“Rock and Roll N*****,” the closing A-side track of the Patti Smith Group’s 1978 album Easter, has quietly disappeared from streaming services, Rolling Stone was first to report, including the platforms Spotify, Apple Music, Tidal, and Amazon Music.
“Rock and Roll N*****” attempted to move the epithet away from its racial context to describe anyone who is an outsider, including Jimi Hendrix, Jackson Pollack, Jesus Christ, and even “grandma.” “I was lost and the cost, and the cost didn’t matter to me,” Smith sings. “I was lost and the cost was to be outside society.”
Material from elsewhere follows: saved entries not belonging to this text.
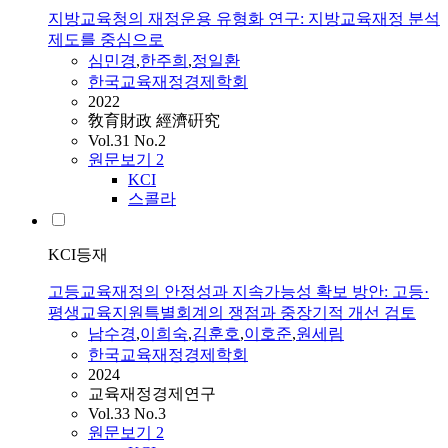
지방교육청의 재정운용 유형화 연구: 지방교육재정 분석
제도를 중심으로
심민경
,
한주희
,
정일환
한국교육재정경제학회
2022
敎育財政 經濟硏究
Vol.31 No.2
원문보기
2
KCI
스콜라
KCI등재
고등교육재정의 안정성과 지속가능성 확보 방안: 고등·
평생교육지원특별회계의 쟁점과 중장기적 개선 검토
남수경
,
이희숙
,
김훈호
,
이호준
,
원세림
한국교육재정경제학회
2024
교육재정경제연구
Vol.33 No.3
원문보기
2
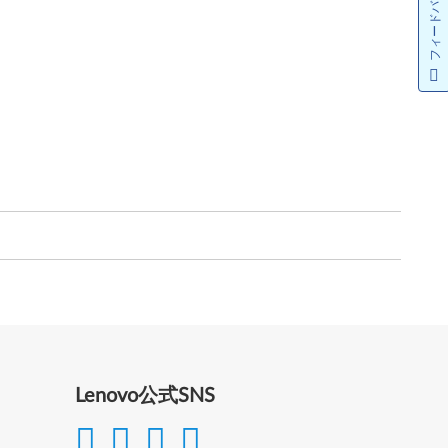
フィードバック
Lenovo公式SNS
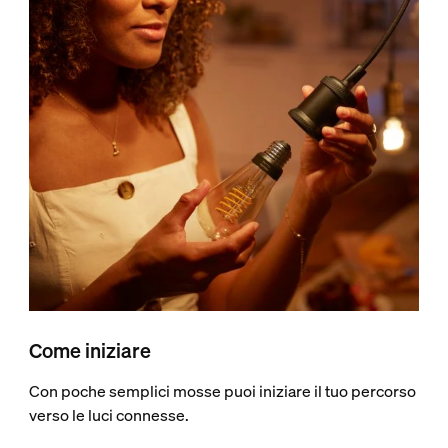
Come iniziare
Con poche semplici mosse puoi iniziare il tuo percorso
verso le luci connesse.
Neither Smith nor the song’s co-writer, guitarist Lenny Kaye, have offered comment on the decision. But Smith has been defending her use of the slur since the song’s release, writing in the Easter liner notes, “N****r no invented for color it was MADE FOR THE PLAGUE. The word (art) must be redefined — all mutants and the new babies born sans eyebrow and tonsil … any man who extends beyond the classic form is a n****r.”
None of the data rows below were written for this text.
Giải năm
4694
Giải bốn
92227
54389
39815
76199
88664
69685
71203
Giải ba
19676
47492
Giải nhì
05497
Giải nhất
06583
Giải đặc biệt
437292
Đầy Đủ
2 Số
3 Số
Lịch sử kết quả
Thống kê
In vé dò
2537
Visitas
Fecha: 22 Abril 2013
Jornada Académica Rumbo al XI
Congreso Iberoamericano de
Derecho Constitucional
She continued to argue in favor of her usage in a 1996 Rolling Stone interview. “You could have called Michelangelo and Leonardo da Vinci a n***** – people that created art for the palace but had to come in the back door,” she said. “Beethoven was not allowed to come in through the front door of the palace.”
Smith played the track in live performances up through 2019. Several covers of the song remain available on streaming, including by Marilyn Manson, Esham, the Oxydants, and a Trent Reznor remix.